▸ What you need to do
Since only the text is wanted, print every entry below exactly and omit the images.

▸ Data for the task

━━━━━━

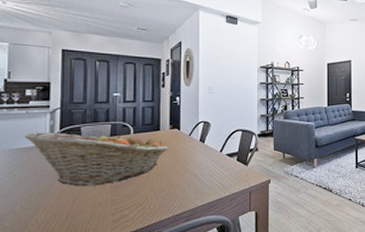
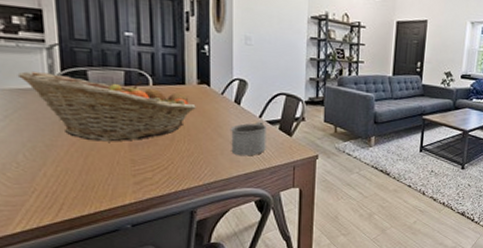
mug: none [196,155,227,187] -> present [230,121,268,156]

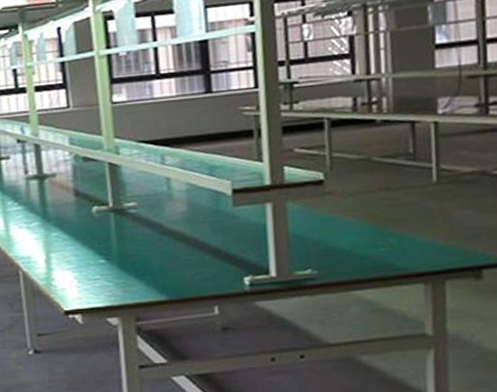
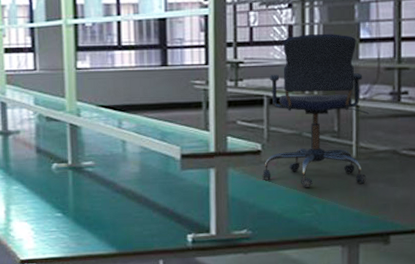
office chair: none [326,41,451,220] -> present [262,34,369,188]

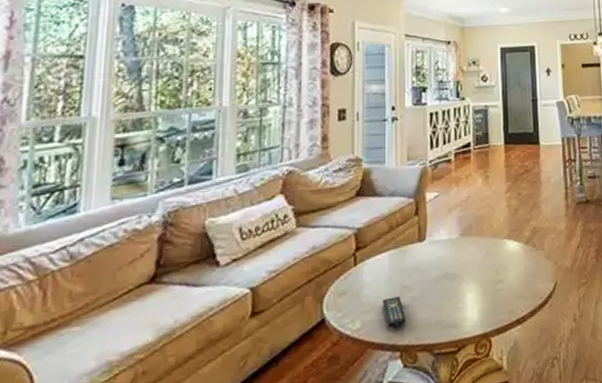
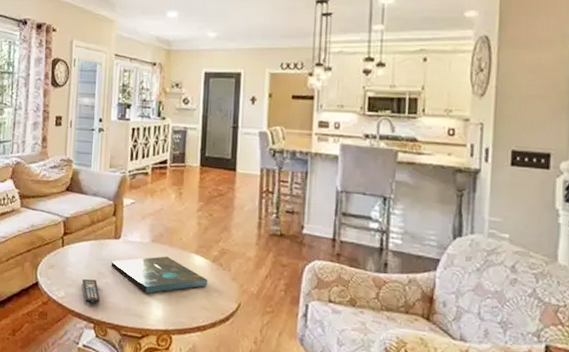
board game: none [416,249,523,297] -> present [111,256,208,294]

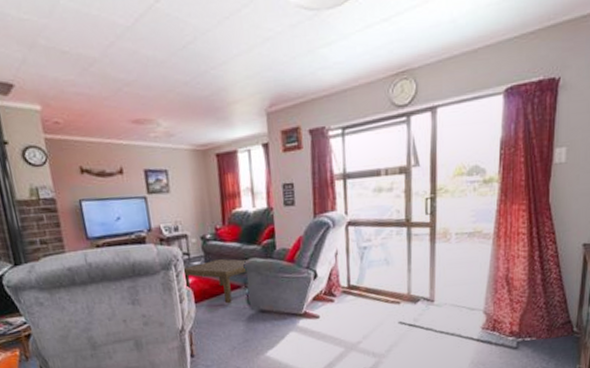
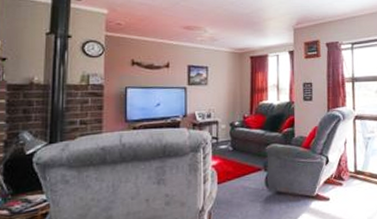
coffee table: present [183,259,248,304] -> none [210,144,270,186]

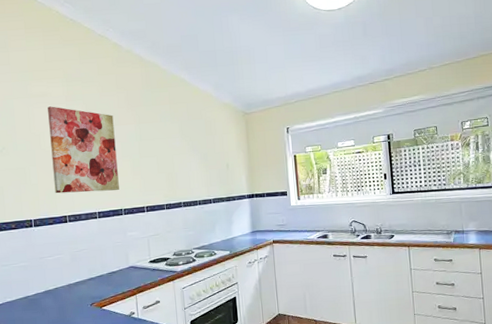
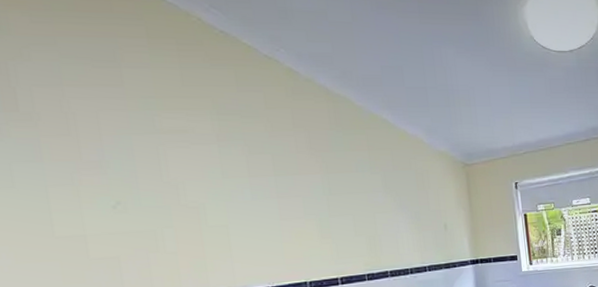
wall art: present [47,106,119,194] -> none [189,147,302,265]

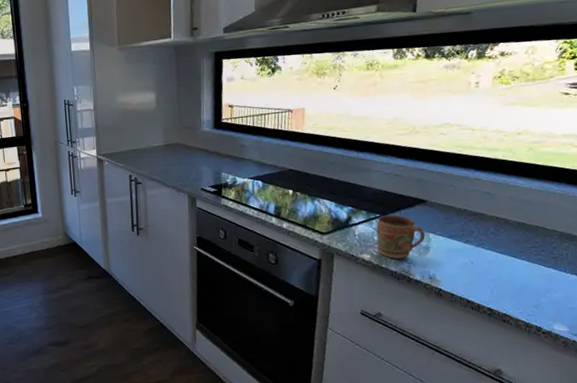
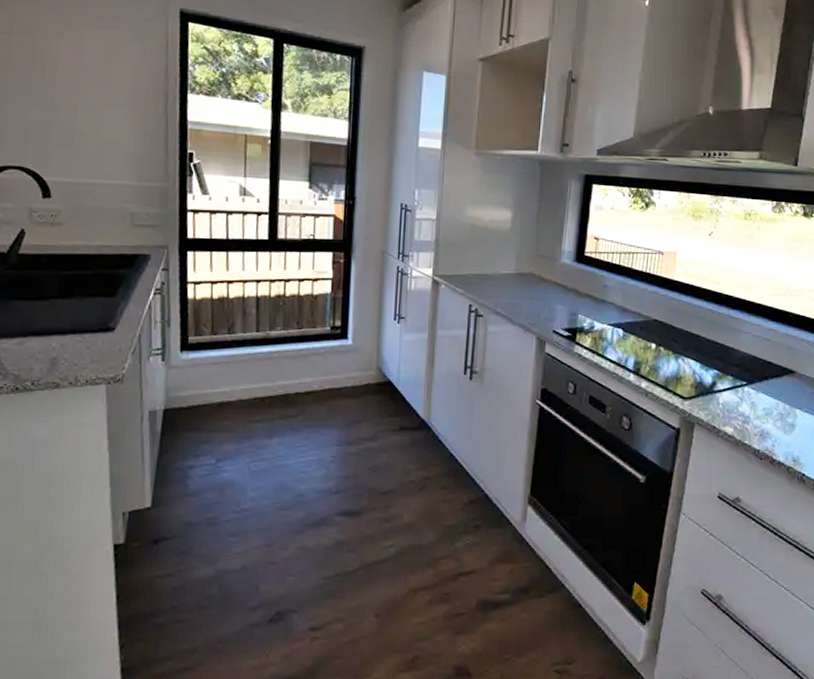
mug: present [376,215,425,259] -> none [741,384,791,435]

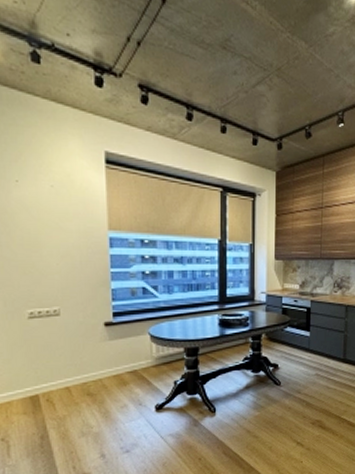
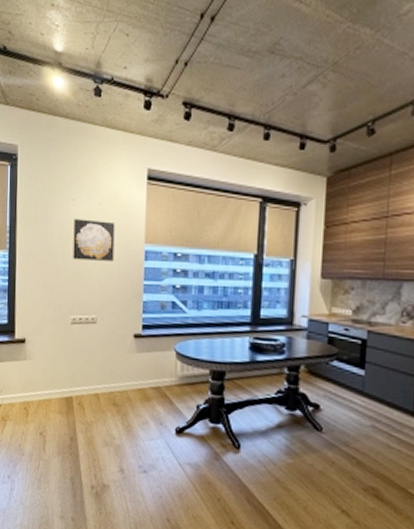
wall art: none [19,203,74,249] -> present [73,219,115,261]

━━━━━━

▸ Your response
mug: none [196,155,227,187] -> present [230,121,268,156]

office chair: none [326,41,451,220] -> present [262,34,369,188]

board game: none [416,249,523,297] -> present [111,256,208,294]

coffee table: present [183,259,248,304] -> none [210,144,270,186]

wall art: present [47,106,119,194] -> none [189,147,302,265]

mug: present [376,215,425,259] -> none [741,384,791,435]

wall art: none [19,203,74,249] -> present [73,219,115,261]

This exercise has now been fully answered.